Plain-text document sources
******************************

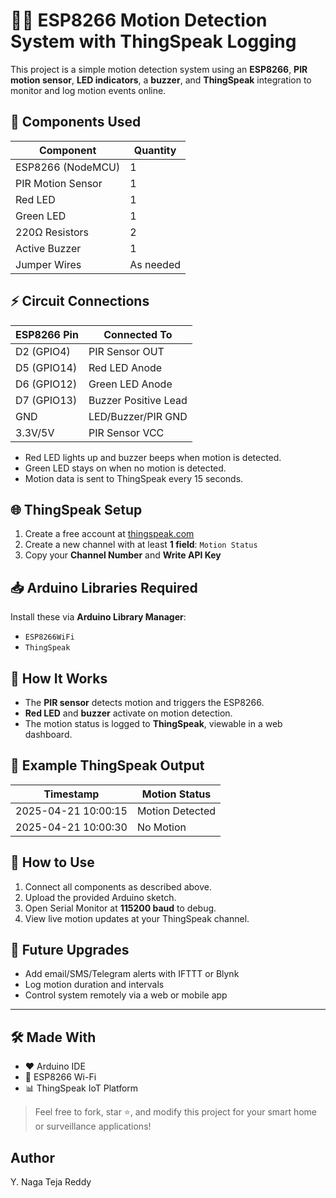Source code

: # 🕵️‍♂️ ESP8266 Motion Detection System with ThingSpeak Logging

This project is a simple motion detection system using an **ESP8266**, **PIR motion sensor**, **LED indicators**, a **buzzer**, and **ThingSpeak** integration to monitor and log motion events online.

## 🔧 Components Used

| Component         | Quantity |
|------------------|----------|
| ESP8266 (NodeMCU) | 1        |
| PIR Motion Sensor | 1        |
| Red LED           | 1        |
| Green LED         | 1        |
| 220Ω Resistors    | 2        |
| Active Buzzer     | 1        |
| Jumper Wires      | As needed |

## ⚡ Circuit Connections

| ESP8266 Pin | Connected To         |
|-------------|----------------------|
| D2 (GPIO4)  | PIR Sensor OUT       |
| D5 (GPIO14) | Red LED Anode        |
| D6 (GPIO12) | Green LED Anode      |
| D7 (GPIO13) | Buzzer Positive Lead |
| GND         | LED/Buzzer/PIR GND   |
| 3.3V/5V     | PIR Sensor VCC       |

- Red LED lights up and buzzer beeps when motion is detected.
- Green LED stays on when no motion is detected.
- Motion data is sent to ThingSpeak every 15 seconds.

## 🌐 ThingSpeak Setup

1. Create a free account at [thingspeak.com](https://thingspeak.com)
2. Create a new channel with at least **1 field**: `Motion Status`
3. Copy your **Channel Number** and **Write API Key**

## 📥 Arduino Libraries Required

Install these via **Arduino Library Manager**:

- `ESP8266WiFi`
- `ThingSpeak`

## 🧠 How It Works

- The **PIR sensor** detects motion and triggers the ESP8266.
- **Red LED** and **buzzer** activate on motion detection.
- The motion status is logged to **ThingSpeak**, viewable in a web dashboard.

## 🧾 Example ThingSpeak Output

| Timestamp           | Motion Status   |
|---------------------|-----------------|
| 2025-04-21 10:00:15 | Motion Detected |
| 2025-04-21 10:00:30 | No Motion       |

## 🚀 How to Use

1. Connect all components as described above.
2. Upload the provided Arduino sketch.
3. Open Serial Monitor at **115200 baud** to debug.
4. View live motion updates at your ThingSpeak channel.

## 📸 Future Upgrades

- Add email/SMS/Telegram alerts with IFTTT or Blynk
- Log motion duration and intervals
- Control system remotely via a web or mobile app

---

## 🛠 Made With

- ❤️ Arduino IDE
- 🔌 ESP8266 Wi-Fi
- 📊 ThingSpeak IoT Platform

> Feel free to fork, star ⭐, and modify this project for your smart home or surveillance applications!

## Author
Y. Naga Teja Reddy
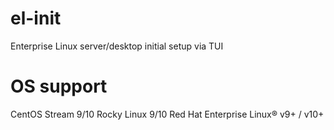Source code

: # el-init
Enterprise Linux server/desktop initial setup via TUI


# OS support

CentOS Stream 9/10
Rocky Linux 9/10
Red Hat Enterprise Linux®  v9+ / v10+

******************************

**TASK STATEMENT**
Swap "Green LED" for "Blue LED" wherever it appears in the rows and write out all their lines again with nothing else changed. Leave the pictures out.

**RESPONSE AREA**
Source code

: # 🕵️‍♂️ ESP8266 Motion Detection System with ThingSpeak Logging

This project is a simple motion detection system using an **ESP8266**, **PIR motion sensor**, **LED indicators**, a **buzzer**, and **ThingSpeak** integration to monitor and log motion events online.

## 🔧 Components Used

| Component         | Quantity |
|------------------|----------|
| ESP8266 (NodeMCU) | 1        |
| PIR Motion Sensor | 1        |
| Red LED           | 1        |
| Blue LED         | 1        |
| 220Ω Resistors    | 2        |
| Active Buzzer     | 1        |
| Jumper Wires      | As needed |

## ⚡ Circuit Connections

| ESP8266 Pin | Connected To         |
|-------------|----------------------|
| D2 (GPIO4)  | PIR Sensor OUT       |
| D5 (GPIO14) | Red LED Anode        |
| D6 (GPIO12) | Blue LED Anode      |
| D7 (GPIO13) | Buzzer Positive Lead |
| GND         | LED/Buzzer/PIR GND   |
| 3.3V/5V     | PIR Sensor VCC       |

- Red LED lights up and buzzer beeps when motion is detected.
- Blue LED stays on when no motion is detected.
- Motion data is sent to ThingSpeak every 15 seconds.

## 🌐 ThingSpeak Setup

1. Create a free account at [thingspeak.com](https://thingspeak.com)
2. Create a new channel with at least **1 field**: `Motion Status`
3. Copy your **Channel Number** and **Write API Key**

## 📥 Arduino Libraries Required

Install these via **Arduino Library Manager**:

- `ESP8266WiFi`
- `ThingSpeak`

## 🧠 How It Works

- The **PIR sensor** detects motion and triggers the ESP8266.
- **Red LED** and **buzzer** activate on motion detection.
- The motion status is logged to **ThingSpeak**, viewable in a web dashboard.

## 🧾 Example ThingSpeak Output

| Timestamp           | Motion Status   |
|---------------------|-----------------|
| 2025-04-21 10:00:15 | Motion Detected |
| 2025-04-21 10:00:30 | No Motion       |

## 🚀 How to Use

1. Connect all components as described above.
2. Upload the provided Arduino sketch.
3. Open Serial Monitor at **115200 baud** to debug.
4. View live motion updates at your ThingSpeak channel.

## 📸 Future Upgrades

- Add email/SMS/Telegram alerts with IFTTT or Blynk
- Log motion duration and intervals
- Control system remotely via a web or mobile app

---

## 🛠 Made With

- ❤️ Arduino IDE
- 🔌 ESP8266 Wi-Fi
- 📊 ThingSpeak IoT Platform

> Feel free to fork, star ⭐, and modify this project for your smart home or surveillance applications!

## Author
Y. Naga Teja Reddy
Source code

: # el-init
Enterprise Linux server/desktop initial setup via TUI


# OS support

CentOS Stream 9/10
Rocky Linux 9/10
Red Hat Enterprise Linux®  v9+ / v10+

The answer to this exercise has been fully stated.